The following properties allow us to break down complex limit problems into simpler components. These properties are fundamental tools for analytical limit computation.

Limit Properties:

Let \(c\), \(k\), \(L\), and \(M\) be real numbers, and let \(n\) be a positive integer. If \(\lim_{x \to c} f(x) = L\) and \(\lim_{x \to c} g(x) = M\), then the following properties hold:

\[\lim_{x \to c} [kf(x)] = kL\] \[\lim_{x \to c} [f(x) \pm g(x)] = L \pm M\] \[\lim_{x \to c} [f(x)g(x)] = LM\] \[\lim_{x \to c} \frac{f(x)}{g(x)} = \frac{L}{M}, \quad \text{if \(M \neq 0\)}\] \[\lim_{x \to c} [f(x)]^n = L^n\]

These properties allow us to evaluate limits of combinations of functions by working with the limits of individual components. The constant multiple rule states that we can factor constants out of limits. The sum and difference rules allow us to split limits across addition and subtraction. The product and quotient rules extend these operations to multiplication and division, with the quotient rule requiring that the denominator's limit is nonzero. The power rule extends limits through exponentiation.

Example 7: Applying Limit Properties

Suppose \(\lim_{x \to 1} f(x) = 2\) and \(\lim_{x \to 1} g(x) = 4\). Evaluate

\[\lim_{x \to 1} \left[5f(x) - g(x)^2 + 7\right]\]

using the limit properties above.

Solution:

We apply the limit properties step by step. First, use the sum/difference rule to separate the limit into three parts:

\[\lim_{x \to 1} \left[5f(x) - g(x)^2 + 7\right] = \lim_{x \to 1} [5f(x)] - \lim_{x \to 1} [g(x)^2] + \lim_{x \to 1} 7\]
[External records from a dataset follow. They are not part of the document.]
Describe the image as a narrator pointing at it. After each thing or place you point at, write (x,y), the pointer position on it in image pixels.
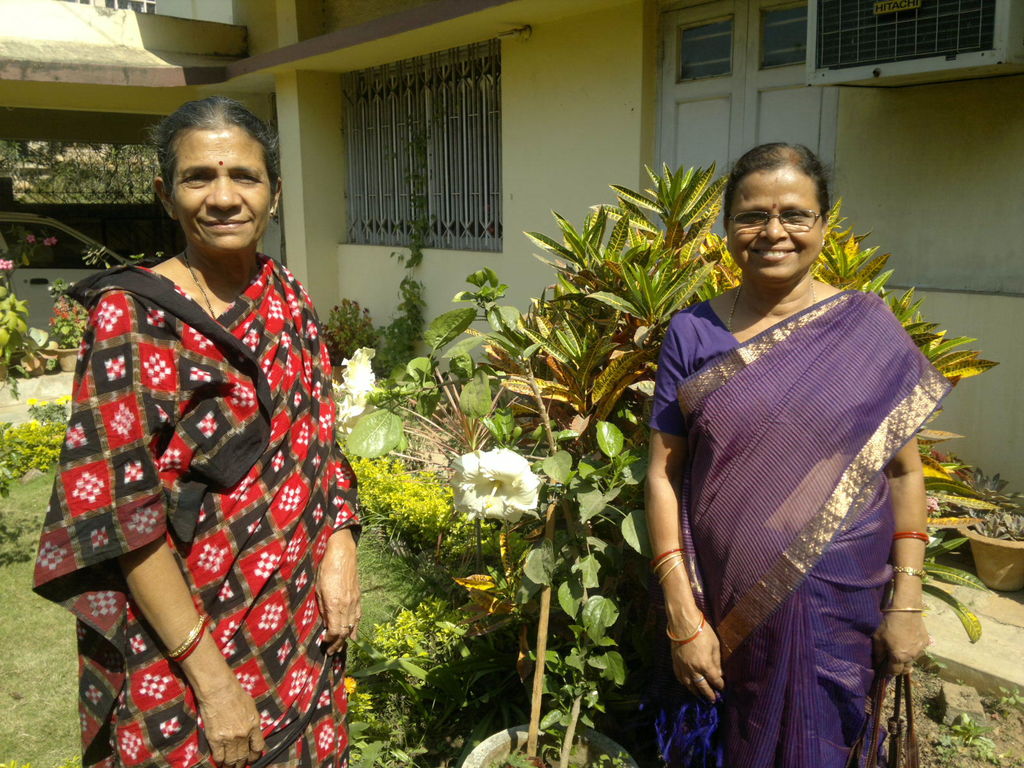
In this picture there are two persons (214,287) standing and smiling. At the back (931,476) there is a building (578,69) and there are plants (497,408) and flowers (57,314). There is an air conditioner (846,40) on the wall (953,100). At the bottom (373,559) there is grass (407,593). At the back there is a vehicle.
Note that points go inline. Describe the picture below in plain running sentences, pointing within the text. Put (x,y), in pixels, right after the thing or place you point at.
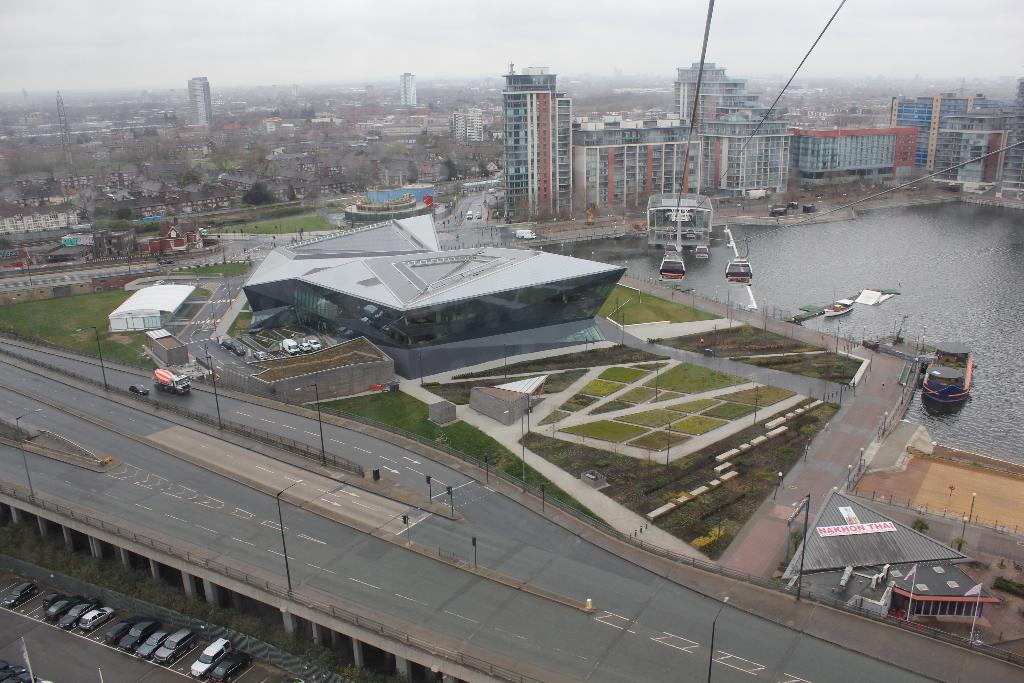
In this image I can see the road (306,528). To the side of the road (365,565) there are many poles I can see few vehicles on the road (159,393). To the side there is a railing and I can also see the building (320,281). To the back of the building (370,325) I can see the water (870,269) and few boats (937,364) on it. To the left (118,633) I can see few more vehicles (131,626) on the road (104,655). In the back (172,246) there are many buildings (604,166), trees (241,151) and the sky (290,60).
Apply the constant multiple rule to the first term, the power rule to the second term, and recognize that the limit of a constant is that constant:

\[\lim_{x \to 1} [5f(x)] - \lim_{x \to 1} [g(x)^2] + \lim_{x \to 1} 7 = 5 \cdot \lim_{x \to 1} f(x) - \left[\lim_{x \to 1} g(x)\right]^2 + 7\]

Substitute the given limit values:

\[5 \cdot \lim_{x \to 1} f(x) - \left[\lim_{x \to 1} g(x)\right]^2 + 7= 5\cdot 2 - 4^2 + 7= 10 -16+7=1\]

Therefore:

\[\lim_{x \to 1} \left[5f(x) - \frac{g(x)}{2} + 7\right] = 1\]

Key Takeaway: When evaluating limits analytically, always begin by attempting direct substitution. The result of this substitution determines which case applies and guides the appropriate method for finding the limit. Understanding these three cases and the limit properties provides a systematic approach to analytical limit evaluation.